*TASK REQUIREMENTS*:
• A. Translate the sentence "I have generated assembly of both cases." from the forum thread comparing two versions of a C function into Spanish.
• B. Carry on the forum thread comparing two versions of a C function, picking up after its final sentence.

*SUPPLIED PASSAGE*:
Reputation:
Recently I got a code example (see code #1) in my CS study and I try to elicit if my second version of the code would be faster or using less memory. Do you have an answer for my question?
// Code #1
double f(double b, double x)
{
double s;
if (x == 0.0)
s = 1.0;
else
s = sin(x)/x;
return s + b;
}
// Code #2
double f(double b, double x)
{
// I thought this would be faster and using less memory due to
// not declaring a new double
if (x == 0.0)
return 1.0 + b;
else
return sin(x)/x + b;
}
Thank you guys for your help.
Upvotes: 1
Views: 220
Reputation: 34608
I have generated assembly of both cases.
Case 1:
push rbp
mov rbp, rsp
sub rsp, 48
movsd QWORD PTR [rbp-24], xmm0
movsd QWORD PTR [rbp-32], xmm1
pxor xmm0, xmm0
ucomisd xmm0, QWORD PTR [rbp-32]
jp .L2
pxor xmm0, xmm0
ucomisd xmm0, QWORD PTR [rbp-32]
jne .L2
movsd xmm0, QWORD PTR .LC1[rip]
movsd QWORD PTR [rbp-8], xmm0
jmp .L4
.L2:
mov rax, QWORD PTR [rbp-32]
mov QWORD PTR [rbp-40], rax
movsd xmm0, QWORD PTR [rbp-40]
call sin
divsd xmm0, QWORD PTR [rbp-32]
movsd QWORD PTR [rbp-8], xmm0
.L4:
movsd xmm0, QWORD PTR [rbp-8]
addsd xmm0, QWORD PTR [rbp-24]
leave
ret
.LC1:
.long 0
.long 1072693248
Case 2:
push rbp
mov rbp, rsp
sub rsp, 32
movsd QWORD PTR [rbp-8], xmm0
movsd QWORD PTR [rbp-16], xmm1
pxor xmm0, xmm0
ucomisd xmm0, QWORD PTR [rbp-16]
jp .L2
pxor xmm0, xmm0
ucomisd xmm0, QWORD PTR [rbp-16]
jne .L2
movsd xmm1, QWORD PTR [rbp-8]
movsd xmm0, QWORD PTR .LC1[rip]
addsd xmm0, xmm1
jmp .L4
.L2:
mov rax, QWORD PTR [rbp-16]
mov QWORD PTR [rbp-24], rax
movsd xmm0, QWORD PTR [rbp-24]
call sin
divsd xmm0, QWORD PTR [rbp-16]
addsd xmm0, QWORD PTR [rbp-8]
.L4:
leave
ret
.LC1:
.long 0
.long 1072693248
There is no difference.So, there is no speed optimization between them. So, code optimization depends on compiler.

*RECORDS PROVIDED*:
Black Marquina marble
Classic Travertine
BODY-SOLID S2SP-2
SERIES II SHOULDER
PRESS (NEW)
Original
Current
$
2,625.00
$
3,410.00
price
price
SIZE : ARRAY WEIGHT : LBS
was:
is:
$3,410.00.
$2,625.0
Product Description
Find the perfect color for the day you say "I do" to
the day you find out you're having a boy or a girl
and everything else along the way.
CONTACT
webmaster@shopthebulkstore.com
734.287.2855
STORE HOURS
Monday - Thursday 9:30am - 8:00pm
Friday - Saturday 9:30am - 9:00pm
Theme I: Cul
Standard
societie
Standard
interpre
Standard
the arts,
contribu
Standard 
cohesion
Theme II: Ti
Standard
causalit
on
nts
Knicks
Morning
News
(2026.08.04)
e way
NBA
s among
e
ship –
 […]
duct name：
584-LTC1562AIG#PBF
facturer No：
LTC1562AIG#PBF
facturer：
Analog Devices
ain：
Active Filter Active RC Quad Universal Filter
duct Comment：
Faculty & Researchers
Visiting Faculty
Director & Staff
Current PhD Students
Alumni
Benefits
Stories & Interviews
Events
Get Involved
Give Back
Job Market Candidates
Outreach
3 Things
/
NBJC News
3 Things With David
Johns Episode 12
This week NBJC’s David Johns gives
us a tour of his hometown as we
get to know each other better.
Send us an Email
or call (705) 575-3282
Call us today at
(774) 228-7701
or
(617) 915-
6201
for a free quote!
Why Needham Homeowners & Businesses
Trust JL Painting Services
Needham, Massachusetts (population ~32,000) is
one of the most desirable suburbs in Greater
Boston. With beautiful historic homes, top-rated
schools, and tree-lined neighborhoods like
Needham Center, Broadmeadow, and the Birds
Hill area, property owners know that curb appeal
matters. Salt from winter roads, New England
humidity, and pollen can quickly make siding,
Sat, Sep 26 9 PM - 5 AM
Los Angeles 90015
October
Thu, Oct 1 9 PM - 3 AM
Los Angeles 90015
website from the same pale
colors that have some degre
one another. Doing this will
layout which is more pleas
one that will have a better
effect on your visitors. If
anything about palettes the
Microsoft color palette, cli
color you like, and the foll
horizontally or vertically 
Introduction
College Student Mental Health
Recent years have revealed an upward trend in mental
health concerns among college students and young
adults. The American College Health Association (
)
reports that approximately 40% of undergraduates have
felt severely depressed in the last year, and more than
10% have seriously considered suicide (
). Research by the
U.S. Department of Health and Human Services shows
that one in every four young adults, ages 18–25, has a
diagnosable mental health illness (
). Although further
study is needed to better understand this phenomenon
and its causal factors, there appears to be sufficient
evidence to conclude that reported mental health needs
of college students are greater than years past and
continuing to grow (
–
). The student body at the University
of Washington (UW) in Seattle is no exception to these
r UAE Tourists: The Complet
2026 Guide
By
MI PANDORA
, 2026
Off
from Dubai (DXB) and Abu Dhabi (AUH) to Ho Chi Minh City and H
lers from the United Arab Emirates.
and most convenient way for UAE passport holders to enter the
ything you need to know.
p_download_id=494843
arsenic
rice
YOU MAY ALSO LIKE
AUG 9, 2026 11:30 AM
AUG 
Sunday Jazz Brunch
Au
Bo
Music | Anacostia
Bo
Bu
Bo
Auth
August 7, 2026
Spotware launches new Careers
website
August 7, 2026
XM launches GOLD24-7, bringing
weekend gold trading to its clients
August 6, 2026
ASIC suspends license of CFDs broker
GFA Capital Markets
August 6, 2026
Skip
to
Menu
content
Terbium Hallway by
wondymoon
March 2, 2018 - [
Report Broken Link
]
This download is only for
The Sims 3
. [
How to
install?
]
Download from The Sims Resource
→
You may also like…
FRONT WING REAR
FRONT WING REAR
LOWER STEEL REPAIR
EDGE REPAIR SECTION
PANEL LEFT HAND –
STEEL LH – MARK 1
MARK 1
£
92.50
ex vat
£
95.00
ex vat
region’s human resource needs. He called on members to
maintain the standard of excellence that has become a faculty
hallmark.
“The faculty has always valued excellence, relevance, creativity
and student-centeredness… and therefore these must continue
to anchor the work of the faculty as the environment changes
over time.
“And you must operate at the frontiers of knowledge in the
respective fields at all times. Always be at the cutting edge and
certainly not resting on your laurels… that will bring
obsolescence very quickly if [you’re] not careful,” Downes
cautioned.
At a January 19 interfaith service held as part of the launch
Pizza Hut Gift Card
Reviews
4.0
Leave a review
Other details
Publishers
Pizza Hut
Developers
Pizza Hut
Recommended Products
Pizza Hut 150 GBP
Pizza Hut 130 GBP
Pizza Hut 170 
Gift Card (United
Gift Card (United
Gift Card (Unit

*ANSWERS TO THE EXERCISES*:
• A. He generado el ensamblador de ambos casos.

• B.
Upvotes: 1
Reputation: 85371
Short answer: don't worry about it!
Long answer:
sin
will take by far the most time in this function, so a couple of additional instructions, if any, will not have any noticeable effect.
Though when in doubt, look at the generated code.
With GCC 6.3 on x86_64, the first version uses 1 more register (xmm2) but the optimizer is able to reorder instructions better.
Version 1:
ucomisd xmm1, QWORD PTR .LC1[rip]
movapd xmm2, xmm0
jp .L5
movsd xmm0, QWORD PTR .LC0[rip]
je .L7
.L5:
movapd xmm0, xmm1
sub rsp, 24
movsd QWORD PTR [rsp+8], xmm2
movsd QWORD PTR [rsp], xmm1
call sin
movsd xmm1, QWORD PTR [rsp]
movsd xmm2, QWORD PTR [rsp+8]
add rsp, 24
divsd xmm0, xmm1
addsd xmm0, xmm2
ret
.L7:
addsd xmm0, xmm2
ret
Version 2:
ucomisd xmm1, QWORD PTR .LC0[rip]
jp .L2
je .L10
.L2:
sub rsp, 24
movsd QWORD PTR [rsp], xmm0
movapd xmm0, xmm1
movsd QWORD PTR [rsp+8], xmm1
call sin
movsd xmm1, QWORD PTR [rsp+8]
divsd xmm0, xmm1
addsd xmm0, QWORD PTR [rsp]
add rsp, 24
ret
.L10:
addsd xmm0, QWORD PTR .LC1[rip]
ret
So how much is the difference in performance between these two versions? Only a performance test can tell for sure (but my guess is you won't see any difference).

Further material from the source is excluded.